A method is presented whereby conventional open hole logs -density, neutron, Pe, GR, and resistivity - can be used to quantify the volume of free gas in organic shale. The calculations involve determining silt and clay mineral volumes in the shale fraction of the rock. Porosity associated with the clay minerals is subtracted from total porosity, and the difference remaining is silt porosity. Silt porosity is added to any, usually very small, amounts of clean formation porosity which might exist when shale volume is less than 100%. This summed porosity is then combined with water saturation to determine free gas volumes. A summation of free gas-filled shale porosity can then be compared with cumulative adsorbed gas volume to yield a comprehensive petrophysical analysis.

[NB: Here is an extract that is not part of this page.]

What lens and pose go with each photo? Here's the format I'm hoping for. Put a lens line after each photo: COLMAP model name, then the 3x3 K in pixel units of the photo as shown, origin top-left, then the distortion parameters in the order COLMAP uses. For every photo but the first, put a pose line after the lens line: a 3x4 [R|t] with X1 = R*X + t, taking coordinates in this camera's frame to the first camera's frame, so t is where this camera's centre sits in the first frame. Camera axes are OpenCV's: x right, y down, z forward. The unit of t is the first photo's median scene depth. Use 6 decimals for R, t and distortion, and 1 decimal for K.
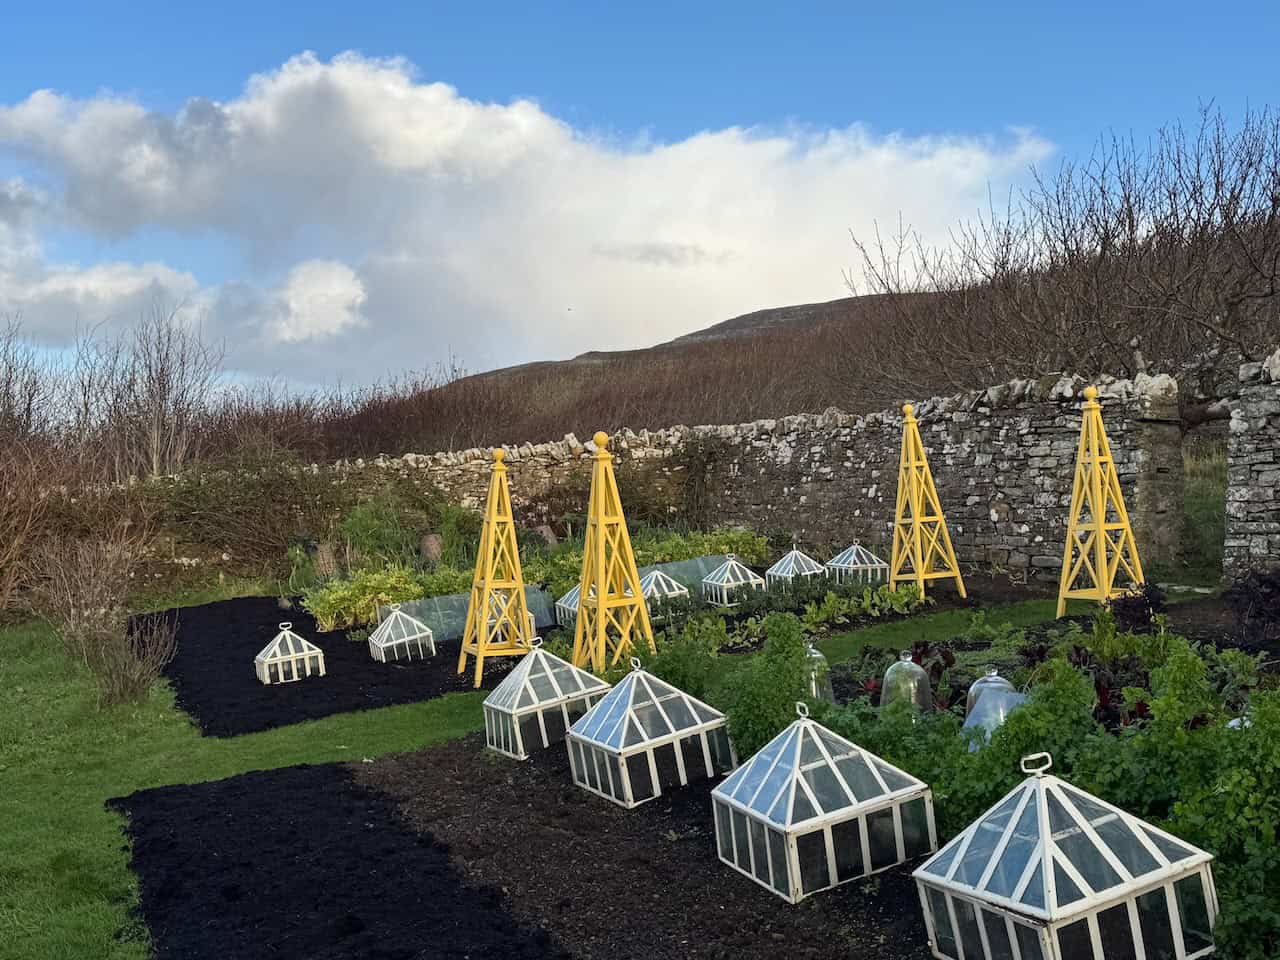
lens RADIAL K [[1271.4, 0, 640.0], [0, 1271.4, 480.0], [0, 0, 1]] dist [0.174431, -0.320575]
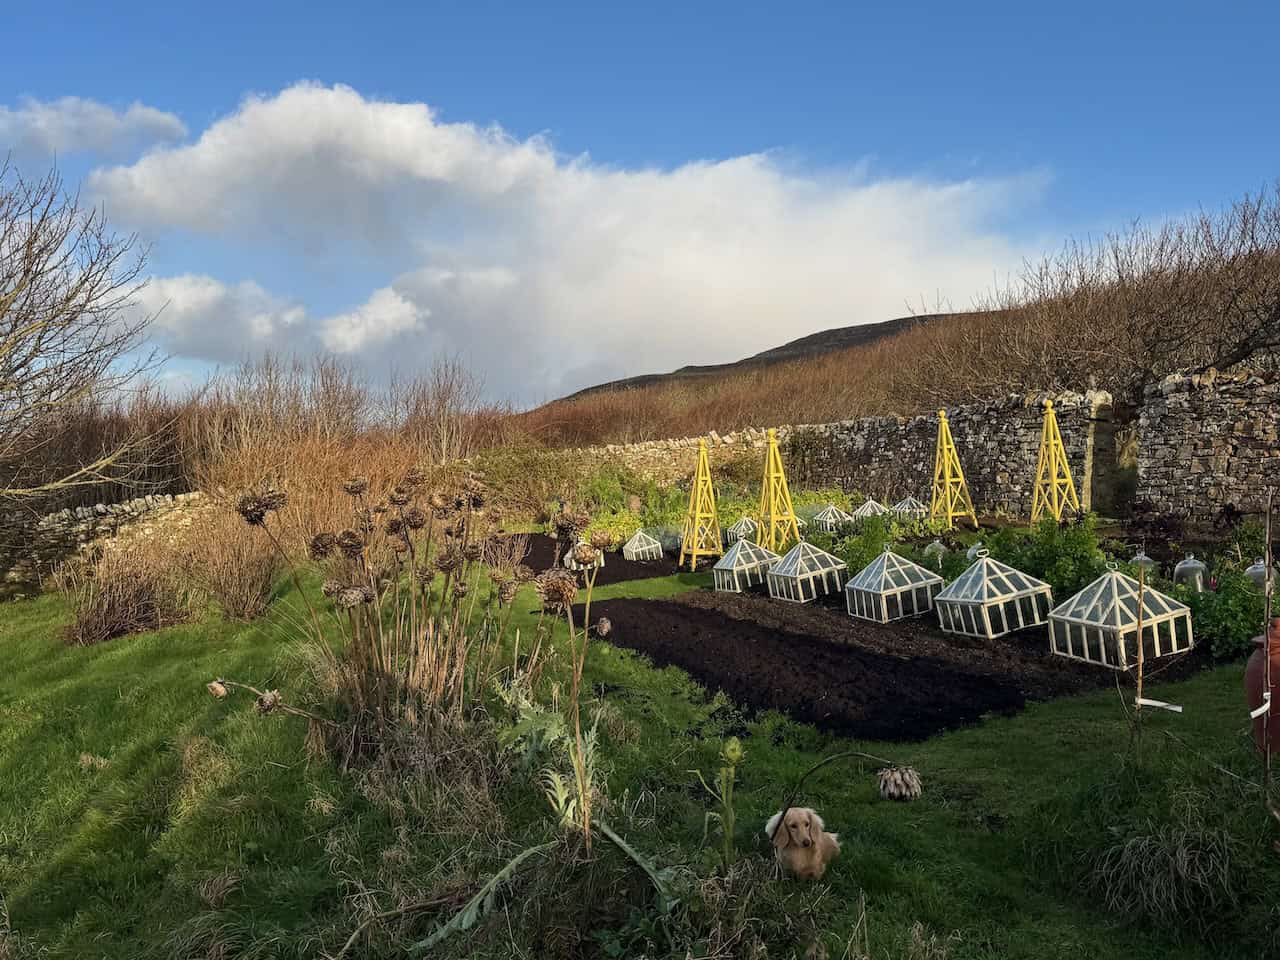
lens RADIAL K [[1021.5, 0, 640.0], [0, 1021.5, 480.0], [0, 0, 1]] dist [0.180275, -0.367988]
pose [[0.996299, -0.002773, -0.085914, -0.062058], [0.003642, 0.999944, 0.009965, 0.015056], [0.085881, -0.010241, 0.996253, -0.351032]]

Gas in shale reservoirs is composed of two distinct types. Adsorbed gas is attached to the rock surface, and is gradually released to the wellbore as pressure is released. Free gas is located in the (small) volume of shale porosity, and behaves in the same way as in conventional reservoirs when pressure is reduced. Both types of gas will produce over time, but at different rates. Therefore, it is desirable to distinguish between adsorbed and free gas if possible. Most prior work in the petrophysical field has been directed towards quantification of total organic carbon (TOC), from which gas content and adsorbed gas volume is available. Often, it is assumed that the volume of free gas is about the same as adsorbed gas. Any free gas in an organic shale is located within small to very small volumes of porosity in the silt fraction. Typical values are in the 2% to 6% range, and rarely exceed 10%. The method presented here is based on a component analysis of the rock. The clean and silt fraction is typically quartz, calcite, and dolomite, and other components such as plagioclase. Shale components are clay minerals - typically illite, smectite, kaolin, etc. - and silt. If XRD data are available, the components can be defined. If not, reasonable estimates can be made from porosity cross plots. Using the porosity of individual clay minerals, total clay porosity can be calculated, subtracted from total shale porosity, to yield silt porosity.

Hydrocarbon saturation is determined by comparing shale apparent water resistivity with the value of apparent water resistivity in a shale interpreted to be low in TOC.